Sculptures Jean-Jacques Merrien, chapelle du Pilhon
Debout sur le pas de la porte, un mégot de cigare agonisant entre les lèvres, Maurice invective sa légitime. Il lui lance des noms d’oiseau à la tête, profère des menaces. Si elle persiste à Fréquenter Léon (dans sa bouche le mot ressemble à une faucille et un marteau prêt à raccourcir des têtes), il prend ses cliques et ses claques et va carrément vivre chez sa copine Jeanine, lui. Elle l’aura cherché ! Il éructe, tape du poing sur le chambranle, lui décoche un doigt d’honneur et se tire en se grattant la panse.
Liliane repasse dans la cuisine. Elle écoute Johnny chanter à tue-tête : « Que je t’aime, que je t’aime, que je t’aime ! Que je t’aime, que je t’aime, que je t’aime… ». Elle pense à Léon qu’est beau et qui la fait rire, et se dandine en rythme avec le poste.
Le petit Pierre regarde son père s’éloigner, lance un rapide coup d’œil à sa mère. Elle se trémousse, accrochée à son fer comme la brouette à la grue du quartier. Il remonte son pantalon de pyjama jusqu’aux aisselles. Au lieu de s’installer devant la télé comme il en a l’habitude, il s’assied sur le pas de la porte par où son père s’est tiré. La rue, c’est toujours plus intéressant que ce qui se passe dans la cuisine.
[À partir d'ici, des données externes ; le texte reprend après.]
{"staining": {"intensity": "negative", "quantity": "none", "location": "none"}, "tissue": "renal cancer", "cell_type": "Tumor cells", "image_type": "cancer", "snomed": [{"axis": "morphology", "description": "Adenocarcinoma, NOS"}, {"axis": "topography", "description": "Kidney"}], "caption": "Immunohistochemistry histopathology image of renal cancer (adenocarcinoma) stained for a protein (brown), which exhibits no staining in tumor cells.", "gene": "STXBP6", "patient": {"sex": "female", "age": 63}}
Les vapeurs d’amour de la chanson de Johnny ont sur lui le même effet que le printemps sur les bourgeons des arbres. Il se sent tout chose. Une drôle de sensation dans la poitrine lui monte aux yeux et aux oreilles, et met un fameux charivari sous son crâne. Il guette le coeur battant la fenêtre de la maison d’en face. Le moment où il la verra apparaître. Tel un ange, une créature de rêve, une nouvelle planète dans son ciel rien qu’à lui. Il imagine les noms d’oiseaux qu’il lui chuchotera à l’oreille : Petit Pinson, Roitelette, Grande Duchesse, Sitelle si Belle, Alouette Gentille Alouette, Bergeronnette de mon Ruisseau… Depuis qu’il distingue des mots dans l’amas de lettres, il a mis son coeur au diapason des oiseaux. Un jour, il en est persuadé, il s’envolera dans le ciel avec eux. Loin, loin, des grandes personnes et de leurs mots qui claquent comme des balles de revolver. Son père qui traite sa mère de bécasse, grue, dinde, et même quelquefois vautour, et lui de fiotte ou de tarlouze, parce qu’il aime follement les oiseaux. Il espère que Roitelette s’envolera avec lui. Il en est sûr. Presque tout à fait sûr.